Gabe Paul saw Willard Hershberger in a blood-filled bathtub. He had slashed his throat.

After giving his team the tragic news, Bill McKechnie exhorted his team to dedicate themselves to winning the World Series "for Hershie". After the final game, the Reds players decided to share a portion of their championship money, totaling $5,803, to Hershberger's grieving mother, Maude.

Bill McKechnie never publicly revealed what Willard Hershberger said to him during their meeting. He told reporters, "It had nothing to do with anybody on the team. He told it to me in confidence, and I will not utter it to anyone"[6].

The Cincinnati Reds temporarily retired his uniform #5. However, it was reactivated in 1942. In 1967, it was assigned to another catcher: Johnny Bench, who would be inducted into the National Baseball Hall of Fame and Museum in 1989. The number was retired permanently in 1986.

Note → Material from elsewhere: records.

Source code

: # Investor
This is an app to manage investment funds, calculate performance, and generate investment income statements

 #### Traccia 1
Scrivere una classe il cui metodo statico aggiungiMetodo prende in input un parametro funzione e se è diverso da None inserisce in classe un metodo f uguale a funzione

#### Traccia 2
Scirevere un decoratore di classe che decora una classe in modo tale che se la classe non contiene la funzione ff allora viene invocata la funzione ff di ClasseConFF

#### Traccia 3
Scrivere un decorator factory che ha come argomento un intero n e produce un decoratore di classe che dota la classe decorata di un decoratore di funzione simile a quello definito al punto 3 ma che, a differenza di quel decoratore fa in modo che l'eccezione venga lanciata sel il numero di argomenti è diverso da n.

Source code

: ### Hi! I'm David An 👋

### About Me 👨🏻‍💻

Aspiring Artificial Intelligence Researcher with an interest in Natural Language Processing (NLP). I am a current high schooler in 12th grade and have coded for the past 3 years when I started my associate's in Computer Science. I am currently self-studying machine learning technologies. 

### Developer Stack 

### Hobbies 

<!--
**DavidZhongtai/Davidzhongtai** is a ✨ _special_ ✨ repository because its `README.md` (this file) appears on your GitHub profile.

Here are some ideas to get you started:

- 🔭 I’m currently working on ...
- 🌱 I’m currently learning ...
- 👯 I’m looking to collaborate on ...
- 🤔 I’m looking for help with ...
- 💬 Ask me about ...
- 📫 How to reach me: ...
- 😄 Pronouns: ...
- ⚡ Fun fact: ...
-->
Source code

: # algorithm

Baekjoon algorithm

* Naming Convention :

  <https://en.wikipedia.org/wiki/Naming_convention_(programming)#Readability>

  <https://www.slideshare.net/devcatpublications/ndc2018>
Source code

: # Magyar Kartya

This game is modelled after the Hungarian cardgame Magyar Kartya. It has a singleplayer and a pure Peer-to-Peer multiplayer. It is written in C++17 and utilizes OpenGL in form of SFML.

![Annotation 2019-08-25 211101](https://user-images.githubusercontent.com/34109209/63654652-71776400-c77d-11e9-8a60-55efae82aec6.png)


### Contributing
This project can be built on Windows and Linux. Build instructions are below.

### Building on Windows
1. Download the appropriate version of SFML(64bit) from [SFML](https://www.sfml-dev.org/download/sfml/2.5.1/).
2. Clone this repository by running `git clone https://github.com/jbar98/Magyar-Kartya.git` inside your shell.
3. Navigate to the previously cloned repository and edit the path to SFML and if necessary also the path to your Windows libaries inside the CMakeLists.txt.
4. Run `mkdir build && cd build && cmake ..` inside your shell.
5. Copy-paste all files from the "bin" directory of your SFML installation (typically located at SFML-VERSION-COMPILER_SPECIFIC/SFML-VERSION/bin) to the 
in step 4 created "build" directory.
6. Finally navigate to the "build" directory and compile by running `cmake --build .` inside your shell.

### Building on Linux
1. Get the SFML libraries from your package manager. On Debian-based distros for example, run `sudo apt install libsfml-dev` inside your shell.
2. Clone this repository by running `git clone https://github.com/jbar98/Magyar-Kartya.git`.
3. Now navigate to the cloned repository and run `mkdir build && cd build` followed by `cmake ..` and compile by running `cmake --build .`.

Willard Hershberger is interred at Visalia Public cemetery, in Visalia, California.[7]

Lombardi's attempted suicide

In a nearly tragic coincidence, the affable and popular Ernie Lombardi, who had retired in 1947, himself attempted suicide in 1953 in the same manner as Willard Hershberger. However, Lombardi was saved despite his pleas to allow him to die. He was hospitalized and recovered and received treatment for his depression. Lombardi, who died in 1977, was inducted into the Baseball Hall of Fame in 1986.